(Text by HU Shijian, email@example.com)
Shijian was getting ready to deploy an Argo float in the western Pacific Ocean. Behind him is a floating ball of a mooring equipped with ADCPs. Credit: Institute of Oceanology, Chinese Academy of Sciences
The ocean is the largest reservoir of water on earth and acts as a regulator of Earth's climate. Since the Industrial Revolution, human activities have caused increased greenhouse gas emissions and unbalanced Earth's energy budget. More than 90% of the increased heat trapped by greenhouse gas emissions is absorbed by the oceans, leading to significant warming of the oceans. Ocean circulation redistributes heat and shapes the marine environment. The response of ocean circulation to global climate warming is hence essential to how the Earth's climate system changes in the future. A goal of my study is to explore and better understand the role of ocean circulation in a warming climate.

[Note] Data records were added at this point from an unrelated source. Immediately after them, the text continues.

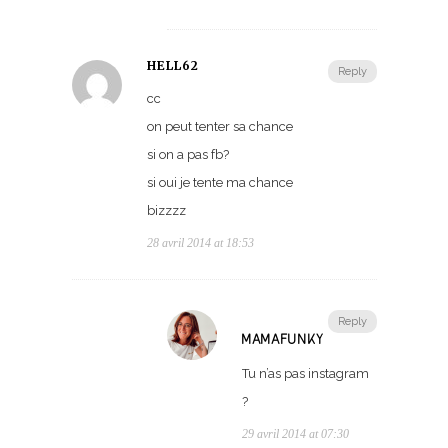
HELL62
Reply
cc
on peut tenter sa chance
si on a pas fb?
si oui je tente ma chance
bizzzz
28 avril 2014 at 18:53
Reply
MAMAFUNKY
Tu n’as pas instagram
?
29 avril 2014 at 07:30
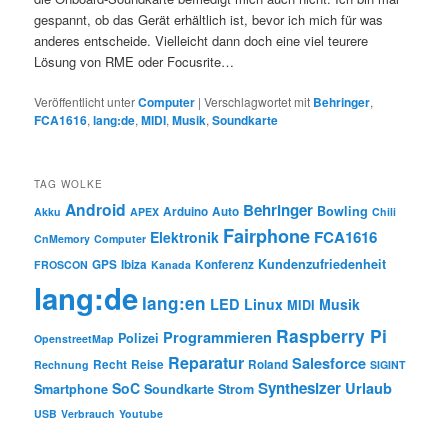
gespannt, ob das Gerät erhältlich ist, bevor ich mich für was
anderes entscheide. Vielleicht dann doch eine viel teurere
Lösung von RME oder Focusrite…
Veröffentlicht unter
Computer
|
Verschlagwortet mit
Behringer
,
FCA1616
,
lang:de
,
MIDI
,
Musik
,
Soundkarte
TAG WOLKE
Android
Behringer
Bowling
Arduino
Auto
Akku
APEX
Chili
Fairphone
FCA1616
Elektronik
CnMemory
Computer
Kundenzufriedenheit
GPS
Ibiza
Konferenz
FROSCON
Kanada
lang:de
lang:en
LED
Linux
Musik
MIDI
Raspberry Pi
Programmieren
Polizei
OpenstreetMap
Reparatur
Salesforce
Recht
Reise
Roland
Rechnung
SIGINT
Synthesizer
SoC
Urlaub
Smartphone
Soundkarte
Strom
USB
Verbrauch
Youtube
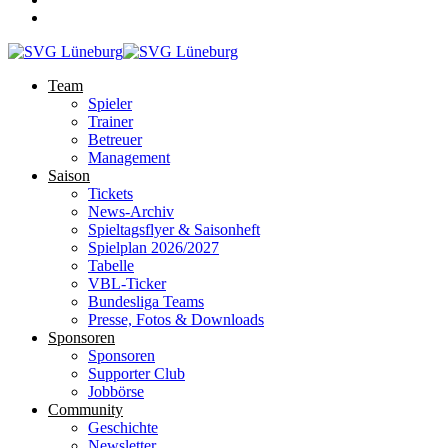
Team
Spieler
Trainer
Betreuer
Management
Saison
Tickets
News-Archiv
Spieltagsflyer & Saisonheft
Spielplan 2026/2027
Tabelle
VBL-Ticker
Bundesliga Teams
Presse, Fotos & Downloads
Sponsoren
Sponsoren
Supporter Club
Jobbörse
Community
Geschichte
Newsletter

I earned my undergraduate's degree in physics at the Northeast Normal University in 2008. My passion for physical oceanography began after I graduated from college when I realized that the importance of the ocean in affecting the habitability of the planet we live on and the feasibility of using physics to study ocean and climate change. I worked on variability and influence of western Pacific warm pool, including the role of ocean currents in maintaining and changing the warm pool, when I was a graduate student, and then received my Ph.D. in physical oceanography at the University of Chinese Academy of Sciences in 2013.
Field observation is one of the most important research methods in physical oceanography and the basis for understanding the ocean. During the past decade, my colleagues and I have conducted extensive ocean observations in the tropical western Pacific, including deployments of mooring arrays and CTD profiling in the western Pacific where depth of water usually exceeds five thousands meters. Based on these in situ observations, we have conducted a series of studies on ocean circulation and environment in the western Pacific. For example, we uncovered the intraseasonal to interannual variability of the western boundary currents and underlying undercurrents using direct measurements, and found the existence of strong subsurface marine heatwaves which may exert significant influence on fishing.

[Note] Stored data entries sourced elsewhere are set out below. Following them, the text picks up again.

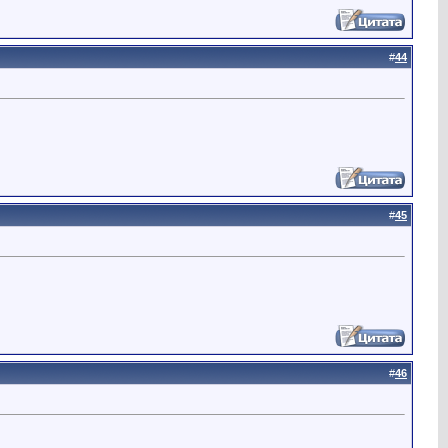
#
44
#
45
#
46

Under the background of climate warming, ocean circulation is undergoing profound changes. For example, our recent study shows that the global mean ocean circulation has accelerated over the past few decades. The oceans continue to warm, and humanity faces a continuing threat from climate change. Changes in ocean circulation clearly play an important role in how the climate will evolve in the future, but our understanding of this is very superficial. My team and I will continue to observe and study changes in the ocean in order to more accurately predict future climate changes and impacts in advance.